YOUR TASK — Edit the rows below, swapping every "dist" for "distance" and keeping everything else the same.

PROVIDED ENTRIES —
------------------------

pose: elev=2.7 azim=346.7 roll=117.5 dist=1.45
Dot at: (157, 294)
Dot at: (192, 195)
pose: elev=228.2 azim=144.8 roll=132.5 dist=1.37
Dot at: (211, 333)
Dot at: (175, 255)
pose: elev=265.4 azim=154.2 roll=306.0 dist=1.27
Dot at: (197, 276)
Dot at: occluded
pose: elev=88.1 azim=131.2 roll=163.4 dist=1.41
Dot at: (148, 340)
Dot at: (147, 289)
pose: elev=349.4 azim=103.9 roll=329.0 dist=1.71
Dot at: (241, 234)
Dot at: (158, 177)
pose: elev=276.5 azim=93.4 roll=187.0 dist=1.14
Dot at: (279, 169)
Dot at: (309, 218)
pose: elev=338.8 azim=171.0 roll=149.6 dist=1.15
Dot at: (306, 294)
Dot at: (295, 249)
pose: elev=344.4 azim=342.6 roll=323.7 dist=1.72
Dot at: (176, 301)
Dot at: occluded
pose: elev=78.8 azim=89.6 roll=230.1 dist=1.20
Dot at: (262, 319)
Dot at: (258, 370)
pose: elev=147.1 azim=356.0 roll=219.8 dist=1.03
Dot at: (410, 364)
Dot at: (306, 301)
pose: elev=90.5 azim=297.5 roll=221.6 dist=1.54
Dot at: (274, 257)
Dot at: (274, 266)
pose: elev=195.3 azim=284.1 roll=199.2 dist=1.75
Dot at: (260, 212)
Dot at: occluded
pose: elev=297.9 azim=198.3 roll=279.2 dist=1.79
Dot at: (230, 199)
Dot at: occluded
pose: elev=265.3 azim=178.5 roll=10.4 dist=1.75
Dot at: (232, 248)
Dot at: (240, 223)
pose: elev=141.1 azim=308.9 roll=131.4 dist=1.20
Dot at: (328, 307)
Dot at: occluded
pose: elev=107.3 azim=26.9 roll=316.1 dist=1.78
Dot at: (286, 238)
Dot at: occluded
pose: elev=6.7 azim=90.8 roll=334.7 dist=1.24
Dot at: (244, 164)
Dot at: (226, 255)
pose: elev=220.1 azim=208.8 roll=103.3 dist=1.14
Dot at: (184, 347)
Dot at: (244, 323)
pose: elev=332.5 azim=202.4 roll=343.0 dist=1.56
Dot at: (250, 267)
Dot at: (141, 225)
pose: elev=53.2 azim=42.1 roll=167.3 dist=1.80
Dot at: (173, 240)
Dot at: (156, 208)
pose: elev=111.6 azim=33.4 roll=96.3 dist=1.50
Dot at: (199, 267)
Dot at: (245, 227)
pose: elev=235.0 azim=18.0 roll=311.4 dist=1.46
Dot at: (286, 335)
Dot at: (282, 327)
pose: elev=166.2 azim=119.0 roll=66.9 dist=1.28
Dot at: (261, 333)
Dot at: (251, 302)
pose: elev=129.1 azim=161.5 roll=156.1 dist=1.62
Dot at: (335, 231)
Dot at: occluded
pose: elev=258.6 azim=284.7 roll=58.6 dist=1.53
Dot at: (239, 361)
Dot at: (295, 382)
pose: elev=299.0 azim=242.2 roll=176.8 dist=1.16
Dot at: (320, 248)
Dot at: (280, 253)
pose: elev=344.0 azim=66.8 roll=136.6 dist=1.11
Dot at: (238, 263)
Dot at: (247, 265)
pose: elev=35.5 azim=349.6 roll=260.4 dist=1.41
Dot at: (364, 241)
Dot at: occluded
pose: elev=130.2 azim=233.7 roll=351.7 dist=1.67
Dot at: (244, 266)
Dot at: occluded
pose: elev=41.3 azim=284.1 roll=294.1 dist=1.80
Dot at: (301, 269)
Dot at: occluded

------------------------

TASK RESPONSE —
pose: elev=2.7 azim=346.7 roll=117.5 distance=1.45
Dot at: (157, 294)
Dot at: (192, 195)
pose: elev=228.2 azim=144.8 roll=132.5 distance=1.37
Dot at: (211, 333)
Dot at: (175, 255)
pose: elev=265.4 azim=154.2 roll=306.0 distance=1.27
Dot at: (197, 276)
Dot at: occluded
pose: elev=88.1 azim=131.2 roll=163.4 distance=1.41
Dot at: (148, 340)
Dot at: (147, 289)
pose: elev=349.4 azim=103.9 roll=329.0 distance=1.71
Dot at: (241, 234)
Dot at: (158, 177)
pose: elev=276.5 azim=93.4 roll=187.0 distance=1.14
Dot at: (279, 169)
Dot at: (309, 218)
pose: elev=338.8 azim=171.0 roll=149.6 distance=1.15
Dot at: (306, 294)
Dot at: (295, 249)
pose: elev=344.4 azim=342.6 roll=323.7 distance=1.72
Dot at: (176, 301)
Dot at: occluded
pose: elev=78.8 azim=89.6 roll=230.1 distance=1.20
Dot at: (262, 319)
Dot at: (258, 370)
pose: elev=147.1 azim=356.0 roll=219.8 distance=1.03
Dot at: (410, 364)
Dot at: (306, 301)
pose: elev=90.5 azim=297.5 roll=221.6 distance=1.54
Dot at: (274, 257)
Dot at: (274, 266)
pose: elev=195.3 azim=284.1 roll=199.2 distance=1.75
Dot at: (260, 212)
Dot at: occluded
pose: elev=297.9 azim=198.3 roll=279.2 distance=1.79
Dot at: (230, 199)
Dot at: occluded
pose: elev=265.3 azim=178.5 roll=10.4 distance=1.75
Dot at: (232, 248)
Dot at: (240, 223)
pose: elev=141.1 azim=308.9 roll=131.4 distance=1.20
Dot at: (328, 307)
Dot at: occluded
pose: elev=107.3 azim=26.9 roll=316.1 distance=1.78
Dot at: (286, 238)
Dot at: occluded
pose: elev=6.7 azim=90.8 roll=334.7 distance=1.24
Dot at: (244, 164)
Dot at: (226, 255)
pose: elev=220.1 azim=208.8 roll=103.3 distance=1.14
Dot at: (184, 347)
Dot at: (244, 323)
pose: elev=332.5 azim=202.4 roll=343.0 distance=1.56
Dot at: (250, 267)
Dot at: (141, 225)
pose: elev=53.2 azim=42.1 roll=167.3 distance=1.80
Dot at: (173, 240)
Dot at: (156, 208)
pose: elev=111.6 azim=33.4 roll=96.3 distance=1.50
Dot at: (199, 267)
Dot at: (245, 227)
pose: elev=235.0 azim=18.0 roll=311.4 distance=1.46
Dot at: (286, 335)
Dot at: (282, 327)
pose: elev=166.2 azim=119.0 roll=66.9 distance=1.28
Dot at: (261, 333)
Dot at: (251, 302)
pose: elev=129.1 azim=161.5 roll=156.1 distance=1.62
Dot at: (335, 231)
Dot at: occluded
pose: elev=258.6 azim=284.7 roll=58.6 distance=1.53
Dot at: (239, 361)
Dot at: (295, 382)
pose: elev=299.0 azim=242.2 roll=176.8 distance=1.16
Dot at: (320, 248)
Dot at: (280, 253)
pose: elev=344.0 azim=66.8 roll=136.6 distance=1.11
Dot at: (238, 263)
Dot at: (247, 265)
pose: elev=35.5 azim=349.6 roll=260.4 distance=1.41
Dot at: (364, 241)
Dot at: occluded
pose: elev=130.2 azim=233.7 roll=351.7 distance=1.67
Dot at: (244, 266)
Dot at: occluded
pose: elev=41.3 azim=284.1 roll=294.1 distance=1.80
Dot at: (301, 269)
Dot at: occluded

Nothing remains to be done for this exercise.